Budino Jun 22, 2009 05:33 AM

(Wasn't sure which board to post this on...home cooking?)

Have been using mirin more and more in my home cooking and am looking to start buying bigger bottles, since the ones I get at the PSFC are tiny (and expensive!).

Where can I go? I live in Brooklyn and can travel...willing to go to sunset park, or manhattan chinatown, if that's a good place to look, or...wherever. What would be a good brand to look for?


  1. Richard 16 Jun 22, 2009 07:44 AM

    Fa and away the best mirin I have ever used I order online from Simply Natural:


    Mitoku company brand, called Mikawa, it is a hon-mirin. Made from only sweet (glutinous) rice, rice, and koji it has a touch of salt added for importation to the U.S. No, it's not cheap, but I buy the large bottle and refrigerate it, which dramatically lowers the price per ounce.

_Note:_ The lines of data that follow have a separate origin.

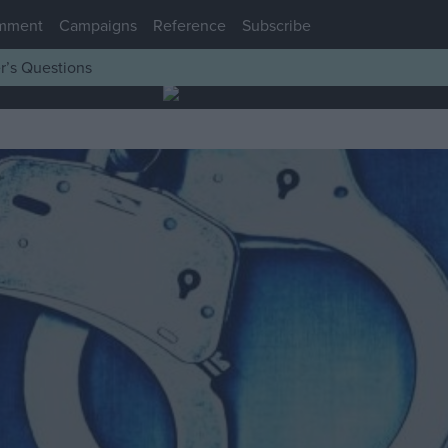
mment
Campaigns
Reference
Subscribe
r’s Questions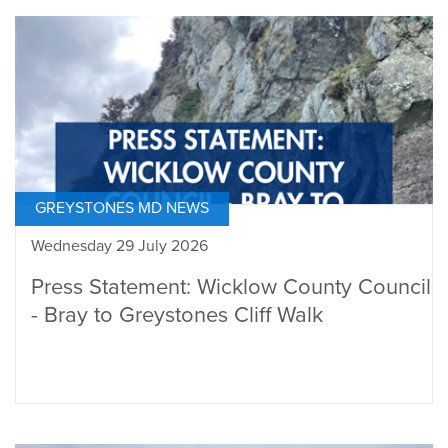
GREYSTONES MD NEWS
Wednesday 29 July 2026
Press Statement: Wicklow County Council
- Bray to Greystones Cliff Walk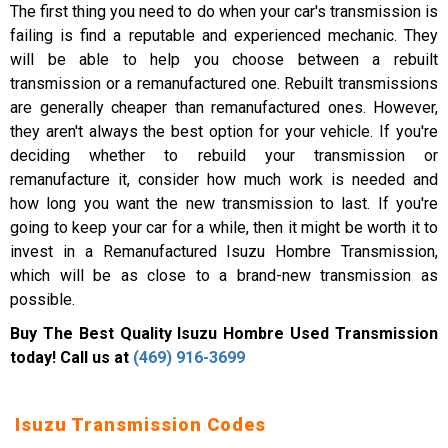
The first thing you need to do when your car's transmission is
failing is find a reputable and experienced mechanic. They
will be able to help you choose between a rebuilt
transmission or a remanufactured one. Rebuilt transmissions
are generally cheaper than remanufactured ones. However,
they aren't always the best option for your vehicle. If you're
deciding whether to rebuild your transmission or
remanufacture it, consider how much work is needed and
how long you want the new transmission to last. If you're
going to keep your car for a while, then it might be worth it to
invest in a Remanufactured Isuzu Hombre Transmission,
which will be as close to a brand-new transmission as
possible.
Buy The Best Quality Isuzu Hombre Used Transmission
today! Call us at
(469) 916-3699
Isuzu Transmission Codes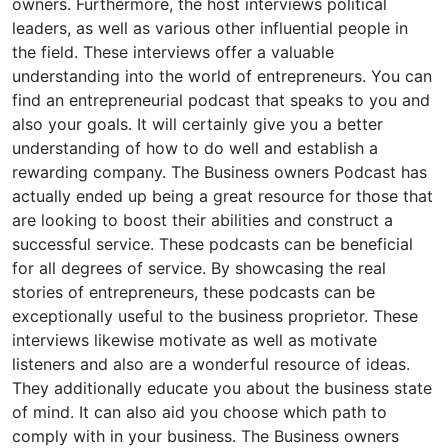
owners. Furthermore, the host interviews political
leaders, as well as various other influential people in
the field. These interviews offer a valuable
understanding into the world of entrepreneurs. You can
find an entrepreneurial podcast that speaks to you and
also your goals. It will certainly give you a better
understanding of how to do well and establish a
rewarding company. The Business owners Podcast has
actually ended up being a great resource for those that
are looking to boost their abilities and construct a
successful service. These podcasts can be beneficial
for all degrees of service. By showcasing the real
stories of entrepreneurs, these podcasts can be
exceptionally useful to the business proprietor. These
interviews likewise motivate as well as motivate
listeners and also are a wonderful resource of ideas.
They additionally educate you about the business state
of mind. It can also aid you choose which path to
comply with in your business. The Business owners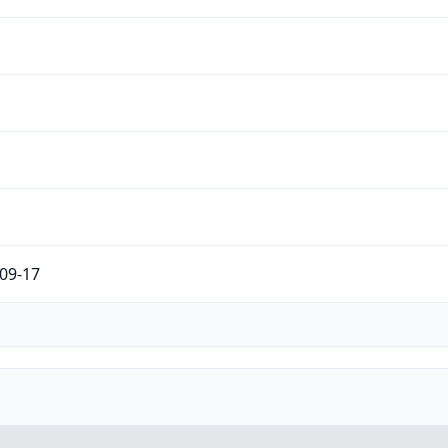
09-17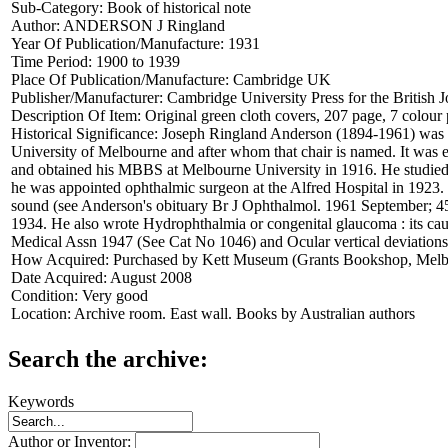
Sub-Category:
Book of historical note
Author:
ANDERSON J Ringland
Year Of Publication/Manufacture:
1931
Time Period:
1900 to 1939
Place Of Publication/Manufacture:
Cambridge UK
Publisher/Manufacturer:
Cambridge University Press for the British
Description Of Item:
Original green cloth covers, 207 page, 7 colour
Historical Significance:
Joseph Ringland Anderson (1894-1961) was an 
University of Melbourne and after whom that chair is named. It was 
and obtained his MBBS at Melbourne University in 1916. He studie
he was appointed ophthalmic surgeon at the Alfred Hospital in 1923.
sound (see Anderson's obituary Br J Ophthalmol. 1961 September; 45(9
1934. He also wrote Hydrophthalmia or congenital glaucoma : its cau
Medical Assn 1947 (See Cat No 1046) and Ocular vertical deviations 
How Acquired:
Purchased by Kett Museum (Grants Bookshop, Melb
Date Acquired:
August 2008
Condition:
Very good
Location:
Archive room. East wall. Books by Australian authors
Search the archive:
Keywords
Author or Inventor: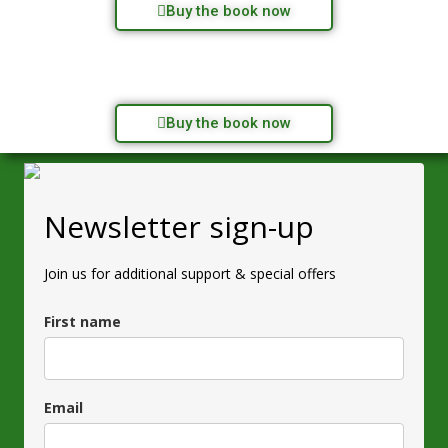
Buy the book now
Buy the book now
Newsletter sign-up
Join us for additional support & special offers
First name
Email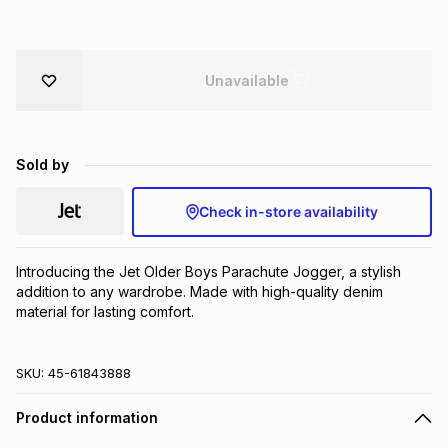
Brands
Brands
mes
Brands
Unavailable
Brands
Brands
Sold by
Check in-store availability
Introducing the Jet Older Boys Parachute Jogger, a stylish 
addition to any wardrobe. Made with high-quality denim 
material for lasting comfort.
SKU:
45-61843888
Product information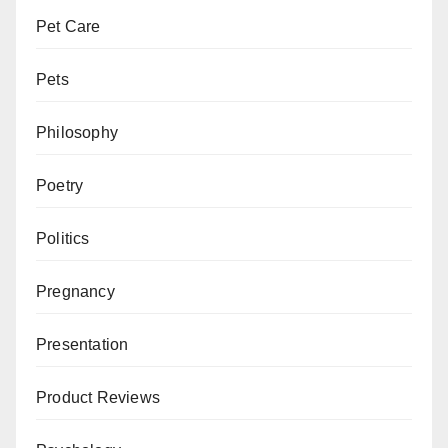
Pet Care
Pets
Philosophy
Poetry
Politics
Pregnancy
Presentation
Product Reviews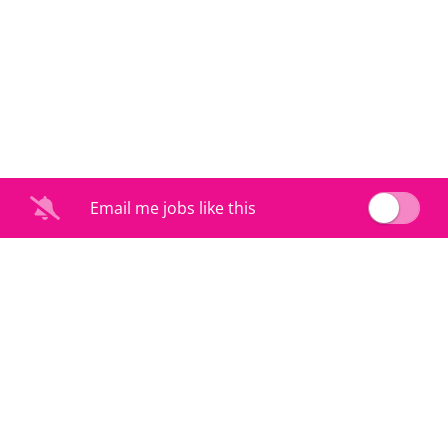
Email me jobs like this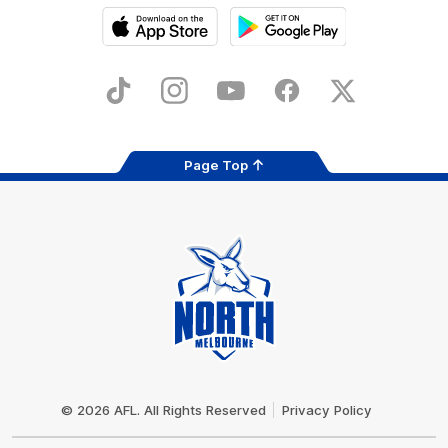
iOS
Google
Play
Store
TikTok
Instagram
YouTube
Facebook
X
Page Top
Club
Logo
© 2026 AFL. All Rights Reserved
Privacy Policy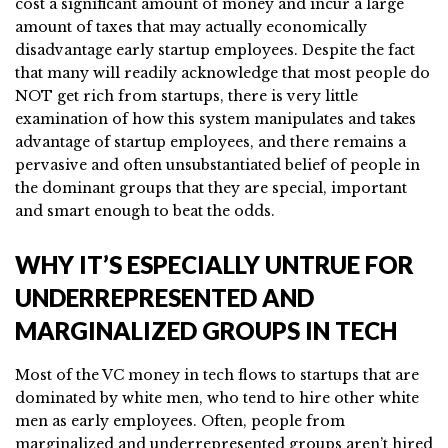
cost a significant amount of money and incur a large
amount of taxes that may actually economically
disadvantage early startup employees. Despite the fact
that many will readily acknowledge that most people do
NOT get rich from startups, there is very little
examination of how this system manipulates and takes
advantage of startup employees, and there remains a
pervasive and often unsubstantiated belief of people in
the dominant groups that they are special, important
and smart enough to beat the odds.
WHY IT’S ESPECIALLY UNTRUE FOR
UNDERREPRESENTED AND
MARGINALIZED GROUPS IN TECH
Most of the VC money in tech flows to startups that are
dominated by white men, who tend to hire other white
men as early employees. Often, people from
marginalized and underrepresented groups aren’t hired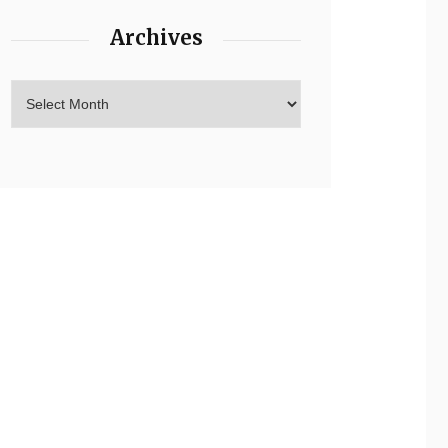
Archives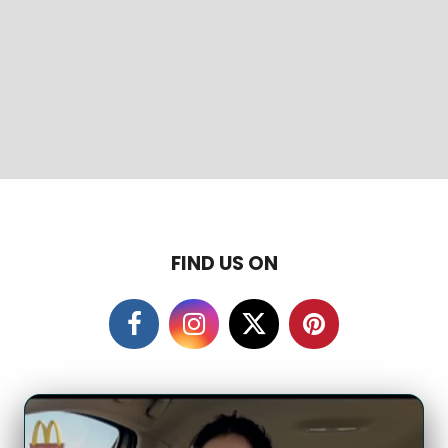
FIND US ON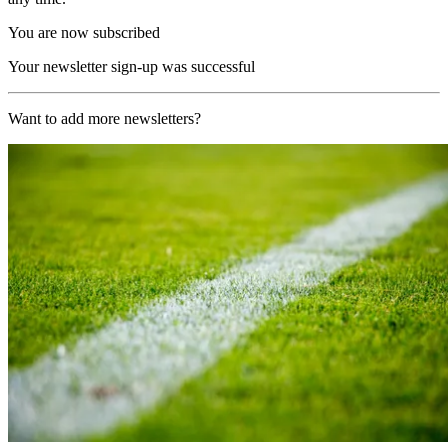
You are now subscribed
Your newsletter sign-up was successful
Want to add more newsletters?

    After a few weeks or months it develops a little crystalization on the bottom, which I been assured is normal. Certainly the taste does not deteriorate.

    Warning: It has spoiled me for other mirin. No, really. I'll use the aji-mirin if need be, but I don't think of that stuff as mirin. Mikawa's is deep, complex, sweet yet that sweetness is part of the flavor rather that than tasting as if it were added.

    I use it in the su for sushi rice - lots of dishes.

    1. m
      MikeG Jun 23, 2009 06:34 AM

      I don't remember its name, but there's a liquor store on W 23rd between 5th and 6th Aves that carries Takara mirin. I think it's made here, but it's properly brewed and much better than the fake stuff. It's actually drinkable, sort of, if you can stand the sweetness anyway. (I've never had, so can't compare it to, the Mikawa brand Richard16 mentions.) You do have to buy a 750ml bottle, but that's cheaper than a similar-sized bottle of the faux seasoning. Fwiw, f you ever go to Mitsuwa over in New Jersey, it's a bit cheaper there. (NJ unlike NY does allow its sale in grocery stores.)

      FWIW, salt does not have to be added for importation. I think it's usually added to avoid taxation as an alcoholic beverage, and/or make it more easily sold in jurisdictions that don't allow wine sales in food stores.

      1 Reply
      1. re: MikeG
        Richard 16 Jun 23, 2009 08:05 AM

        Exactly; to avoid alcohol taxes.

        Also, Eden makes a very good mirin with the advantage of it being available in a lot of natural food stores. I usually have it around as a back-up. It doesn't use sweet rice - just brown rice. It's certainly worth trying - it may be just what you want!